▶ Given data
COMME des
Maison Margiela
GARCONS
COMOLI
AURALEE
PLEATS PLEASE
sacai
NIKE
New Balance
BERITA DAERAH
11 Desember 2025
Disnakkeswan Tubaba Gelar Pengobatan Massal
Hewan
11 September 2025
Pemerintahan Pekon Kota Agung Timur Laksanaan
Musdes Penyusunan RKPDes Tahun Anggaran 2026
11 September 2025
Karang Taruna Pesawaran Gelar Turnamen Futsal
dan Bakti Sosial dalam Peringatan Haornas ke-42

▶ What the task asks
Copy out each entry once more, character for character.

▶ Answer area
COMME des
Maison Margiela
GARCONS
COMOLI
AURALEE
PLEATS PLEASE
sacai
NIKE
New Balance
BERITA DAERAH
11 Desember 2025
Disnakkeswan Tubaba Gelar Pengobatan Massal
Hewan
11 September 2025
Pemerintahan Pekon Kota Agung Timur Laksanaan
Musdes Penyusunan RKPDes Tahun Anggaran 2026
11 September 2025
Karang Taruna Pesawaran Gelar Turnamen Futsal
dan Bakti Sosial dalam Peringatan Haornas ke-42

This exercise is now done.